Akciğer Ca’da trombositozun önemli bir prognostik faktör olduğu 18 ve diğer malignitelerde de kötü prognoz göstergesi olduğu belirtilmiştir 19. Gislason ve arkadaşlarının 20 çalışmasında trombosit sayısı ile survey arasında istatistiksel olarak anlamlı bir ilişki olduğu belirtilirken, Lopes ve arkadaşları 21 tarafından trombosit sayısının survey üzerine herhangi bir etkisi olmadığı bildirilmiştir. Çalışmamızda trombositoz tespit edilen akciğer Ca’lı olguların surveylerinin trombositoz tespit edilmeyenlere göre belirgin derecede kısa olduğunu gördük ve trombosit sayısı ile survey arasında anlamlı bir ilişki olduğunu tespit ettik. Multivariate survey analizlerinde diğer prognostik faktörler düzenlendikten sonra, trombositoz kısa surveyin anlamlı bir göstergesi olmaya devam etmiştir 9. Trombositozun prognostik öneme sahip olması tümör hücreleri ile karşılıklı etkileşimine bağlı olabilir. Trombositler ile tümör hücreleri arasındaki etkileşimin hematojen metastazlara katkıda bulunduğuna dair güçlü kanıtlar mevcuttur 22. Ayrıca trombositlerden salgılanan proteinlerin de tümör hücre metastazlarını artırdığı ispatlanmıştır 23.
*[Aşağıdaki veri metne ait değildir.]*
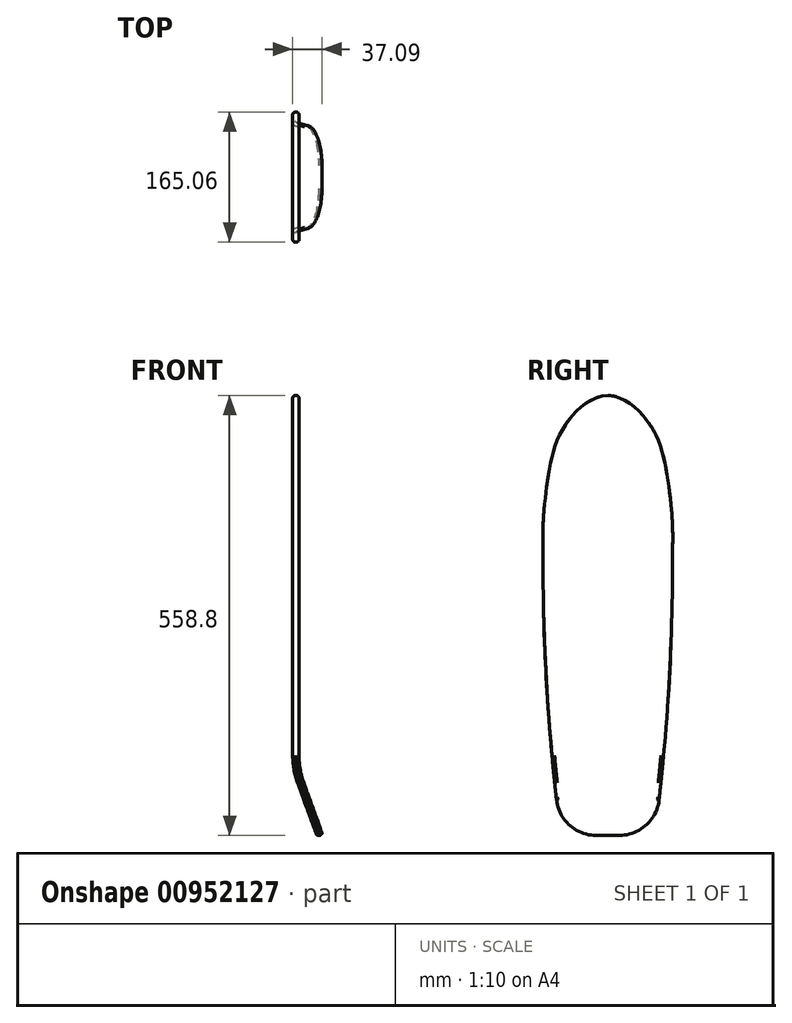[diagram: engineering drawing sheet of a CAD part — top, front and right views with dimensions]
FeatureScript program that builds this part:
annotation { "Feature Type Name" : "Feature", "Feature Type Description" : "" }
export const myFeature = defineFeature(function(context is Context, id is Id, definition is map)
    precondition{}
    {
        {
            var Q0;
            Q0=qCreatedBy(makeId("Front.planeOp"),FACE);
            var sketch = newSketch(context, id + "F0", { "sketchPlane" : qUnion([Q0])});
            skLineSegment(sketch, "E0", {"start": v(0, 279.4) * mm, "end": v(0, -279.4) * mm, "construction": true});
            skLineSegment(sketch, "E1", {"start": v(0, -195.58) * mm, "end": v(32.07, -283.7) * mm, "construction": true});
            skLineSegment(sketch, "E2.bottom", {"start": v(3.97, 279.4) * mm, "end": v(-3.97, 279.4) * mm});
            skLineSegment(sketch, "E2.top", {"start": v(3.97, -195.58) * mm, "end": v(-3.97, -195.58) * mm});
            skLineSegment(sketch, "E2.left", {"start": v(3.97, 279.4) * mm, "end": v(3.97, -195.58) * mm});
            skLineSegment(sketch, "E2.right", {"start": v(-3.97, 279.4) * mm, "end": v(-3.97, -195.58) * mm});
            skLineSegment(sketch, "E3", {"start": v(3.97, -195.58) * mm, "end": v(36.04, -283.7) * mm});
            skLineSegment(sketch, "E4", {"start": v(-3.97, -195.58) * mm, "end": v(29.03, -286.24) * mm});
            skLineSegment(sketch, "E5", {"start": v(29.03, -286.24) * mm, "end": v(36.04, -283.7) * mm});
            skSolve(sketch);
        }
        {
            var Q0;
            Q0 = qSketchRegion(id + "F0", true);
            extrude(context, id + "F1", {"entities" : qUnion([Q0]), "endBound" : BoundingType.SYMMETRIC, "depth" : 165.1 * mm, "offsetDistance" : 25.4 * mm});
        }
        {
            var Q0;
            Q0=qCreatedBy(makeId("Right.planeOp"),FACE);
            var sketch = newSketch(context, id + "F2", { "sketchPlane" : qUnion([Q0])});
            skLineSegment(sketch, "E6", {"start": v(0, 279.4) * mm, "end": v(0, -279.4) * mm, "construction": true});
            skLineSegment(sketch, "E7", {"start": v(-82.55, 119.74) * mm, "end": v(82.55, 119.74) * mm, "construction": true});
            skFitSpline(sketch, "E8", {"points": [v(0, 279.4) * mm, v(-53.98, 241.93) * mm, v(-82.55, 119.74) * mm], "startDerivative": vector(-148.08, 0) * mm, "endDerivative": vector(-33.05, -325.1) * mm});
            skFitSpline(sketch, "E9.MirrorCS", {"points": [v(0, 279.4) * mm, v(53.98, 241.93) * mm, v(82.55, 119.74) * mm], "startDerivative": vector(148.08, 0) * mm, "endDerivative": vector(33.05, -325.1) * mm});
            skLineSegment(sketch, "E10", {"start": v(-60.33, -279.4) * mm, "end": v(60.33, -279.4) * mm});
            skPoint(sketch, "E11.1.internal.snap0", {"position": v(-82.55, -49.94) * mm});
            skFitSpline(sketch, "E11", {"points": [v(-82.55, 119.74) * mm, v(-60.32, -279.4) * mm], "startDerivative": vector(0, -509.06) * mm, "endDerivative": vector(52.17, -470.82) * mm});
            skFitSpline(sketch, "E12.MirrorCS", {"points": [v(82.55, 119.74) * mm, v(60.33, -279.4) * mm], "startDerivative": vector(0, -509.06) * mm, "endDerivative": vector(-52.17, -470.82) * mm});
            skLineSegment(sketch, "E13.bottom", {"start": v(117.85, -295.93) * mm, "end": v(-131.18, -295.93) * mm});
            skLineSegment(sketch, "E13.top", {"start": v(117.85, 305.28) * mm, "end": v(-131.18, 305.28) * mm});
            skLineSegment(sketch, "E13.left", {"start": v(117.85, -295.93) * mm, "end": v(117.85, 305.28) * mm});
            skLineSegment(sketch, "E13.right", {"start": v(-131.18, -295.93) * mm, "end": v(-131.18, 305.28) * mm});
            skSolve(sketch);
        }
        {
            var Q0;
            Q0=makeQuery(id+"F2.imprint","IMPRINT",FACE,{"disambiguationData":[TD([[makeQuery(id+"F2.imprint","IMPRINT",EDGE,{"derivedFrom":sQuery(id+"F2.wireOp",EDGE,"E8")}),-1.0]])]});
            extrude(context, id + "F3", {"entities" : qUnion([Q0]), "operationType" : NewBodyOperationType.REMOVE, "endBound" : BoundingType.SYMMETRIC, "oppositeDirection" : true, "depth" : 101.6 * mm, "offsetDistance" : 25.4 * mm});
        }
        {
            var Q0;
            Q0=makeQuery(id+"F1.opExtrude","SWEPT_EDGE",EDGE,{"disambiguationData":[OSD([sQuery(id+"F0.wireOp",EDGE,"E2.top"),sQuery(id+"F0.wireOp",EDGE,"E2.right"),sQuery(id+"F0.wireOp",EDGE,"E4")])]});
            fillet(context, id + "F4", {"entities" : qUnion([Q0]), "radius" : 101.6 * mm, "tangentPropagation" : true, "allowEdgeOverflow" : false});
        }
        {
            var Q0;
            Q0=makeQuery(id+"F3.boolean.opBoolean","COPY",EDGE,{"derivedFrom":makeQuery(id+"F3.opExtrude","SWEPT_EDGE",EDGE,{"disambiguationData":[OSD([sQuery(id+"F2.wireOp",EDGE,"E8"),sQuery(id+"F2.wireOp",EDGE,"E11")])]})});
            var Q1;
            Q1=makeQuery(id+"F3.boolean.opBoolean","COPY",EDGE,{"derivedFrom":makeQuery(id+"F3.opExtrude","SWEPT_EDGE",EDGE,{"disambiguationData":[OSD([sQuery(id+"F2.wireOp",EDGE,"E9.MirrorCS"),sQuery(id+"F2.wireOp",EDGE,"E12.MirrorCS")])]})});
            fillet(context, id + "F5", {"entities" : qUnion([Q0, Q1]), "radius" : 381 * mm, "tangentPropagation" : true, "allowEdgeOverflow" : false});
        }
        {
            var Q0;
            Q0=makeQuery(id+"F1.opExtrude","SWEPT_EDGE",EDGE,{"disambiguationData":[OSD([sQuery(id+"F0.wireOp",EDGE,"E2.top"),sQuery(id+"F0.wireOp",EDGE,"E2.left"),sQuery(id+"F0.wireOp",EDGE,"E3")])]});
            fillet(context, id + "F6", {"entities" : qUnion([Q0]), "radius" : 101.6 * mm, "tangentPropagation" : true, "allowEdgeOverflow" : false});
        }
        {
            var Q0;
            Q0=makeQuery(id+"F3.boolean.opBoolean","COPY",EDGE,{"derivedFrom":makeQuery(id+"F3.opExtrude","SWEPT_EDGE",EDGE,{"disambiguationData":[OSD([sQuery(id+"F2.wireOp",EDGE,"E10"),sQuery(id+"F2.wireOp",EDGE,"E12.MirrorCS")])]})});
            var Q1;
            Q1=makeQuery(id+"F3.boolean.opBoolean","COPY",EDGE,{"derivedFrom":makeQuery(id+"F3.opExtrude","SWEPT_EDGE",EDGE,{"disambiguationData":[OSD([sQuery(id+"F2.wireOp",EDGE,"E10"),sQuery(id+"F2.wireOp",EDGE,"E11")])]})});
            fillet(context, id + "F7", {"entities" : qUnion([Q0, Q1]), "radius" : 50.8 * mm, "tangentPropagation" : true, "allowEdgeOverflow" : false});
        }
        {
            var Q0;
            Q0=makeQuery(id+"F1.opExtrude","SWEPT_FACE",FACE,{"disambiguationData":[OSD([sQuery(id+"F0.wireOp",EDGE,"E2.left")])]});
            var Q1;
            Q1=makeQuery(id+"F1.opExtrude","SWEPT_FACE",FACE,{"disambiguationData":[OSD([sQuery(id+"F0.wireOp",EDGE,"E3")])]});
            fillet(context, id + "F8", {"entities" : qUnion([Q0, Q1]), "radius" : 3.17 * mm, "tangentPropagation" : true, "allowEdgeOverflow" : false});
        }
        {
            var Q0;
            Q0=makeQuery(id+"F1.opExtrude","SWEPT_FACE",FACE,{"disambiguationData":[OSD([sQuery(id+"F0.wireOp",EDGE,"E2.right")])]});
            var Q1;
            Q1=makeQuery(id+"F1.opExtrude","SWEPT_FACE",FACE,{"disambiguationData":[OSD([sQuery(id+"F0.wireOp",EDGE,"E4")])]});
            var Q2;
            Q2=makeQuery(id+"F4.opFillet","BLEND_FACE",FACE,{"disambiguationData":[OSD([sQuery(id+"F0.wireOp",EDGE,"E2.top"),sQuery(id+"F0.wireOp",EDGE,"E2.right"),sQuery(id+"F0.wireOp",EDGE,"E4")])]});
            fillet(context, id + "F9", {"entities" : qUnion([Q0, Q1, Q2]), "radius" : 3.17 * mm, "tangentPropagation" : true, "allowEdgeOverflow" : false});
        }
    });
Sonuç olarak, akciğer Ca’lı olgularda trombositozun sıklıkla görüldüğü ve trombositozu olan olguların surveylerinin anlamlı olarak kısa olduğu gözlendi. Bu da gelecekte akciğer Ca’lı olgularda survey ile ilgili multifaktöriyel analizlere trombosit sayısının dahil edilmesini düşündürebilir.